Don’t Ditch The Coffee Over Cancer Risk News

The researchers did note an uptick in lung cancer among coffee drinkers. But the authors point out that some studies did not account for participants’ smoking habits. No higher risk was seen in nonsmokers. The review also revealed a higher risk of low birth weight and pregnancy loss among heavy coffee drinkers, who were also more likely to give birth prematurely.

Other studies that have come out in the past 2 years or so have only added to what we know about coffee’s potential positives, says preventive medicine specialist Michael Roizen, MD.

“For example, we now have more data supporting the point of view that there’s a 20% to 30% reduction in risk of type 2 diabetes if you drink three cups of coffee a day,” says Roizen, chief wellness officer at the Cleveland Clinic.

He says much of what we know about coffee’s effect on human health comes from observational studies. Such studies can only show associations; they can’t find cause and effect. In other words, researchers may see that fewer coffee drinkers get certain cancers. But they can’t say with certainty that it’s the coffee itself that protects against cancer.

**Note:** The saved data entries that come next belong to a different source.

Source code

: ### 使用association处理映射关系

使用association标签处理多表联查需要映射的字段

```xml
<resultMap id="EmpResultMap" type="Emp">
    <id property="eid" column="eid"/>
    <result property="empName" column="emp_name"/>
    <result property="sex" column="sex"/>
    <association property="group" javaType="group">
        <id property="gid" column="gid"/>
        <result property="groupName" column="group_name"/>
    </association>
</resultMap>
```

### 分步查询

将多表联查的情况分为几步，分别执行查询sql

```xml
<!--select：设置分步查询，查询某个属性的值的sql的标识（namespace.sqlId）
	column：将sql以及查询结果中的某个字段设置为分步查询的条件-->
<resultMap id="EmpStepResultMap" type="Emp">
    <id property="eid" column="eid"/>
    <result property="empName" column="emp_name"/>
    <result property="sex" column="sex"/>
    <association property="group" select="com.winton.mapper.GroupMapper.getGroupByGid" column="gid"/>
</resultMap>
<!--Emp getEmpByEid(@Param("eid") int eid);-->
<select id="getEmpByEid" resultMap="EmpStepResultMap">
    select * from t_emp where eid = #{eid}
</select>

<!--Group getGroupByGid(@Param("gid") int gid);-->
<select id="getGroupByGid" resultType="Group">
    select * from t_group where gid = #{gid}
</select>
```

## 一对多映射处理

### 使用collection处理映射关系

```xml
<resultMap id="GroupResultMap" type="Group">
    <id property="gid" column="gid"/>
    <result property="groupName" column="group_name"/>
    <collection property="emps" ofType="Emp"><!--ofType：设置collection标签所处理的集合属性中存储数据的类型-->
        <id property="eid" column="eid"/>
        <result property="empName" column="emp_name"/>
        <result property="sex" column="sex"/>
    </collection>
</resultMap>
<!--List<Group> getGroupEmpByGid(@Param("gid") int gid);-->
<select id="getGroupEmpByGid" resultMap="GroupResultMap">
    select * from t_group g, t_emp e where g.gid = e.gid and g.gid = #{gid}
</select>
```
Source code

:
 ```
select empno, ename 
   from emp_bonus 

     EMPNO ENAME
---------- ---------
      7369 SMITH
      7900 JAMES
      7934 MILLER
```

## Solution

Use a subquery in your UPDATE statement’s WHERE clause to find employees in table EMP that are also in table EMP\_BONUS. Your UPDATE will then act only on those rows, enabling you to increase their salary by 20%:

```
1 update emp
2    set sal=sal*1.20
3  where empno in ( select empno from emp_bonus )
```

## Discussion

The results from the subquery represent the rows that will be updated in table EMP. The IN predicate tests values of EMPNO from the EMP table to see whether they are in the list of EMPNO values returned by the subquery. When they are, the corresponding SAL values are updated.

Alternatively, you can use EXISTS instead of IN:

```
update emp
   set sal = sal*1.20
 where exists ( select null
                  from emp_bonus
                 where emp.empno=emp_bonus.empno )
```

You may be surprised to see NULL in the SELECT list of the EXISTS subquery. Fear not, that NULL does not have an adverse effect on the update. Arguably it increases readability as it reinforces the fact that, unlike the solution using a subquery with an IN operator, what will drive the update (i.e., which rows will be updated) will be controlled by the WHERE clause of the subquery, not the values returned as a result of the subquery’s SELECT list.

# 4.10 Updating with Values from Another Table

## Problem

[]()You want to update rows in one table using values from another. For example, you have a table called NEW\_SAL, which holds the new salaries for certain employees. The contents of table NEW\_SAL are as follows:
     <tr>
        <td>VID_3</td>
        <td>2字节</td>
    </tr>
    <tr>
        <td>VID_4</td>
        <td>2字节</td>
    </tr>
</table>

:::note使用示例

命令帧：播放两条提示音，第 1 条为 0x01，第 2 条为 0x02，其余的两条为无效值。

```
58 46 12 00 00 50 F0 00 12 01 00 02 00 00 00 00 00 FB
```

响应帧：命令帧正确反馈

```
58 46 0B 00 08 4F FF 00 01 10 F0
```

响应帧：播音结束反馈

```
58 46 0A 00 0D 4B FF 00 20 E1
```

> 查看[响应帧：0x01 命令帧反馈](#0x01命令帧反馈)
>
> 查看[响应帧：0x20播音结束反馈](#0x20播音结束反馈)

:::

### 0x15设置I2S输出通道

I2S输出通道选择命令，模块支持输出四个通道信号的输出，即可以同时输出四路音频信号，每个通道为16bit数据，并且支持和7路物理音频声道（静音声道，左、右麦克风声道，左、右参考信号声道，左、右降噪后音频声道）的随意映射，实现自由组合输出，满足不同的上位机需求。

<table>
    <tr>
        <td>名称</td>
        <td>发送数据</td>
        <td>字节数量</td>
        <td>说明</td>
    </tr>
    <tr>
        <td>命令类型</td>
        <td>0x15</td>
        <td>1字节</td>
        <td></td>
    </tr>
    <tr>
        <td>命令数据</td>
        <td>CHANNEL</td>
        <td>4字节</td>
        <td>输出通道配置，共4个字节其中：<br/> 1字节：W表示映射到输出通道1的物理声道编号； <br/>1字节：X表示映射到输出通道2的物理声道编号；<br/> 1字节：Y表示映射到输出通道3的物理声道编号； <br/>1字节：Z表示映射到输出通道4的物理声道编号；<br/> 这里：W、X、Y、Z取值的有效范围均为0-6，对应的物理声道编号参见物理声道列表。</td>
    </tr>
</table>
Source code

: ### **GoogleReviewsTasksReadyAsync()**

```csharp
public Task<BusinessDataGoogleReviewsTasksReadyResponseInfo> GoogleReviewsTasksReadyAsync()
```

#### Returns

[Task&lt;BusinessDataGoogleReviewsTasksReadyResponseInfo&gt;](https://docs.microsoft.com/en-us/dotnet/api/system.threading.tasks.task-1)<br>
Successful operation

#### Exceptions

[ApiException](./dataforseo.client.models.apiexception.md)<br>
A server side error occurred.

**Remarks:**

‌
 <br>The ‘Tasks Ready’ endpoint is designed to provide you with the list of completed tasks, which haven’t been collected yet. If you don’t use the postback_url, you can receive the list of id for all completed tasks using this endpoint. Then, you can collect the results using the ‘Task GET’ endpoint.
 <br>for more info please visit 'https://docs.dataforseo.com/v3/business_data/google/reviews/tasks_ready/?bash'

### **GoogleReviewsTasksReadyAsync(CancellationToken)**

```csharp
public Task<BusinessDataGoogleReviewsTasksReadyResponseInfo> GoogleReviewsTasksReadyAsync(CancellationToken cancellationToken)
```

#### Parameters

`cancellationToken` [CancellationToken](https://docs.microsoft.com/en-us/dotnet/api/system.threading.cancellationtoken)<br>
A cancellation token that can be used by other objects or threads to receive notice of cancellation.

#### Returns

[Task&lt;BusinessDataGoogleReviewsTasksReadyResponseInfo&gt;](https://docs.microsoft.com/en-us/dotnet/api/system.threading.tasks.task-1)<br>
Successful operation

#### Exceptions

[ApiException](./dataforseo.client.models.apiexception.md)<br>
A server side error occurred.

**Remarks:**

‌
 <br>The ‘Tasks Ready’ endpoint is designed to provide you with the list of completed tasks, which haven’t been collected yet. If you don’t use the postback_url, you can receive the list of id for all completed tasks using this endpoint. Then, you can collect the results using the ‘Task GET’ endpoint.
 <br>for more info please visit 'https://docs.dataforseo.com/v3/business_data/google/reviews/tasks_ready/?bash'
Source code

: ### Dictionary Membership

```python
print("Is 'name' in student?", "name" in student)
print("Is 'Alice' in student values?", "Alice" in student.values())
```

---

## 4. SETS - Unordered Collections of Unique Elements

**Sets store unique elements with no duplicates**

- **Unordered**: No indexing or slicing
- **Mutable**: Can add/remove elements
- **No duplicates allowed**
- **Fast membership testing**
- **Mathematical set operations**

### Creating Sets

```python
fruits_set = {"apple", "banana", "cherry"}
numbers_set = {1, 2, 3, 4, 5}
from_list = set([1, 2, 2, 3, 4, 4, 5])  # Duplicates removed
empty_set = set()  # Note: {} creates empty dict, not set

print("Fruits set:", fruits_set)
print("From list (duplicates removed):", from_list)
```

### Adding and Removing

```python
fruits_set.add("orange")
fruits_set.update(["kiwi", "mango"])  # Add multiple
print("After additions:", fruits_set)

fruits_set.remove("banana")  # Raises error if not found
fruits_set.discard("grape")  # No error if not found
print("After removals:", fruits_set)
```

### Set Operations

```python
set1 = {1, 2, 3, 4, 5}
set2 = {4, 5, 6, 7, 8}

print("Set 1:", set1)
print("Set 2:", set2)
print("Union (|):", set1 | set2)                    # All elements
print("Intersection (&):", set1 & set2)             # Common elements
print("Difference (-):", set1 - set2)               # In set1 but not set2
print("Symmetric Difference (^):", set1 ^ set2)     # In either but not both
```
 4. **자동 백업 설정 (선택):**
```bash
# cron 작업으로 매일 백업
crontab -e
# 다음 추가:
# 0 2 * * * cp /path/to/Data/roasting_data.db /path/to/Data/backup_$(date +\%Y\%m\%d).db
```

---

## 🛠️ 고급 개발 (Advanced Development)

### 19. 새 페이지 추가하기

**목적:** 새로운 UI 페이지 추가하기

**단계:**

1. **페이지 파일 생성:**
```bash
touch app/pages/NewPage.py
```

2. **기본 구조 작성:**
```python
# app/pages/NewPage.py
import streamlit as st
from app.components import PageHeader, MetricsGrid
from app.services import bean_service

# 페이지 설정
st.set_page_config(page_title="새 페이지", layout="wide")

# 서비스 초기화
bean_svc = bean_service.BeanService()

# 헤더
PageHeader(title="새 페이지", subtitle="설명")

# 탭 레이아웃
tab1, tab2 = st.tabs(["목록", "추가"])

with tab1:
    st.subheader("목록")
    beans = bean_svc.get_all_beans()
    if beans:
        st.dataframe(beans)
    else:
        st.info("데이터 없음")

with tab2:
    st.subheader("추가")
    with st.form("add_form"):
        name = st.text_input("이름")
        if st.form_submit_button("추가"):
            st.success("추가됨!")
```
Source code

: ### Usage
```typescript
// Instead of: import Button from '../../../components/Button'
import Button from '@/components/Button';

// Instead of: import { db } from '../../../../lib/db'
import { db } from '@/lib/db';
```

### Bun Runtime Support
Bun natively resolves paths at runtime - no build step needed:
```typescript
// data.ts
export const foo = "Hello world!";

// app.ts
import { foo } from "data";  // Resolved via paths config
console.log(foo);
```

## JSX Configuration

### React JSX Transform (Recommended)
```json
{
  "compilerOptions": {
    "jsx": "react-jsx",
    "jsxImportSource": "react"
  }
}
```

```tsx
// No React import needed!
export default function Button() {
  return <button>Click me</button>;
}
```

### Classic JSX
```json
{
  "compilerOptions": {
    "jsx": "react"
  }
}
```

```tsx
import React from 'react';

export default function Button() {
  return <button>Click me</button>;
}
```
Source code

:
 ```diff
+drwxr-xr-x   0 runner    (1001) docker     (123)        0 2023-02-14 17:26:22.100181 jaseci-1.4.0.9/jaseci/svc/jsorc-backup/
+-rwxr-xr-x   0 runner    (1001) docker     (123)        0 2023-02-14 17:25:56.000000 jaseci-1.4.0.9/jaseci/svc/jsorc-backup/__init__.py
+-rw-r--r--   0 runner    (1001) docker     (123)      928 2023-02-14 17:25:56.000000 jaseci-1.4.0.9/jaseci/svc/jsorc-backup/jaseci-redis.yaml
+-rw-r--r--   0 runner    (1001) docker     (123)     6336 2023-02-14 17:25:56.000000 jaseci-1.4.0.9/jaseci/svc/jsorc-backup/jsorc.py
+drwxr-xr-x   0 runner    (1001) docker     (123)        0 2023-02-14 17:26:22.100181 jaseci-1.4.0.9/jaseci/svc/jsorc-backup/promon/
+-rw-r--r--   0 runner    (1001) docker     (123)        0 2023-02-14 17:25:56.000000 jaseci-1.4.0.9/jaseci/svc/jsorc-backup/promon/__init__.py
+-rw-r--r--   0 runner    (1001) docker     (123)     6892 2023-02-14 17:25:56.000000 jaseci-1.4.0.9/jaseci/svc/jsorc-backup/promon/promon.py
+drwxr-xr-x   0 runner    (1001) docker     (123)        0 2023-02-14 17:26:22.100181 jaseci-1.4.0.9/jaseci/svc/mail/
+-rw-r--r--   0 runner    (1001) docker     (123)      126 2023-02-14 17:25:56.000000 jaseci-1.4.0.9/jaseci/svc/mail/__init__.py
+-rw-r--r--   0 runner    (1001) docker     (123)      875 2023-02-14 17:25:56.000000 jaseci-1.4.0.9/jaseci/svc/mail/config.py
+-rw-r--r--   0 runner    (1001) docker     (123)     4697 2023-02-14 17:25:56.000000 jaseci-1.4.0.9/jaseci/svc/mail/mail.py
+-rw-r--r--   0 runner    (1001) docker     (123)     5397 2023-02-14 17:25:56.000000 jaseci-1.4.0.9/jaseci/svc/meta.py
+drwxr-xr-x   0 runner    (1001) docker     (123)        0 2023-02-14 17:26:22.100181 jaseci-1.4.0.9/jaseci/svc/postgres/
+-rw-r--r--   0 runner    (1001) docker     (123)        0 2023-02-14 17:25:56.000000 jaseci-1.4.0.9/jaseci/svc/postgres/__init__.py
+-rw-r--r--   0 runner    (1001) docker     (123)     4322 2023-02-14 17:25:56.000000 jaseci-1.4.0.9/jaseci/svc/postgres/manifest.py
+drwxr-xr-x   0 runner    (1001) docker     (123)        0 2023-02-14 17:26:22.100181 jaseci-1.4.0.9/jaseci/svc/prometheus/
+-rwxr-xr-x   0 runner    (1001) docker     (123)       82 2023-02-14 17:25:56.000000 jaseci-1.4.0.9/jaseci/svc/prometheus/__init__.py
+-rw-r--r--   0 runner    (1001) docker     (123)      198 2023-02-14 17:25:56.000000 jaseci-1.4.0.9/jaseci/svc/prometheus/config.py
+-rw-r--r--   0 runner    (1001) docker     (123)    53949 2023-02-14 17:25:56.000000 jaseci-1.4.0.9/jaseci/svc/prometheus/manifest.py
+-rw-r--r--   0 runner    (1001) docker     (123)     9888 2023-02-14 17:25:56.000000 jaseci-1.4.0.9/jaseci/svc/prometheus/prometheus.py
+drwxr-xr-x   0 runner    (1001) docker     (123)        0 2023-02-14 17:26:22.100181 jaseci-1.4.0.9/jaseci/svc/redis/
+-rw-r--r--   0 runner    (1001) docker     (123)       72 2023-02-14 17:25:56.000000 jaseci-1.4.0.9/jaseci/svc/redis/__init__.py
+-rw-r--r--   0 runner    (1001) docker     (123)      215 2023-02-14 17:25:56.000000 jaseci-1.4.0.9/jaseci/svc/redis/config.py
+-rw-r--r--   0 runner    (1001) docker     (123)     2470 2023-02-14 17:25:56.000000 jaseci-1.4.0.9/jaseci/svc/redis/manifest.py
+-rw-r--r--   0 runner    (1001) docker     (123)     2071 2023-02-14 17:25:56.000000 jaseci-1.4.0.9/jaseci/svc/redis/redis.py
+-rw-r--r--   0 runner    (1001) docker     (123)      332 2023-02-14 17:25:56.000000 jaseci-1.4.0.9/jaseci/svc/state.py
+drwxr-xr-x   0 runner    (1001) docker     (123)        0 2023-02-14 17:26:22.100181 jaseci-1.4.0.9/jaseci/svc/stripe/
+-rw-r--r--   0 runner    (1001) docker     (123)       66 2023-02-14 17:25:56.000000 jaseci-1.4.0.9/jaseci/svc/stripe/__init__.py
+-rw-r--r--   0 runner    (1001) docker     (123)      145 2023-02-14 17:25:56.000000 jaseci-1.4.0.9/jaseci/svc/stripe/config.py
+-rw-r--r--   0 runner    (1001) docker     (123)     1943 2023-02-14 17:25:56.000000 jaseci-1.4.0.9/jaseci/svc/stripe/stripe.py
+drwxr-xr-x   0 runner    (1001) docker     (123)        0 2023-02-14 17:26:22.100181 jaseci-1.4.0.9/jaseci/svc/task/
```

But it does appear that the major potential benefits of coffee apply to a wide range of people. In a study published last August, researchers report that African-Americans, Latinos, native Hawaiians, and Japanese Americans had a 12% lower chance of an early death if they drank a single cup of coffee each day. Two to four cups lowered the chance of dying prematurely by 18%. They were also less likely to die from heart disease, cancer, diabetes, kidney disease, and chronic lower respiratory disease.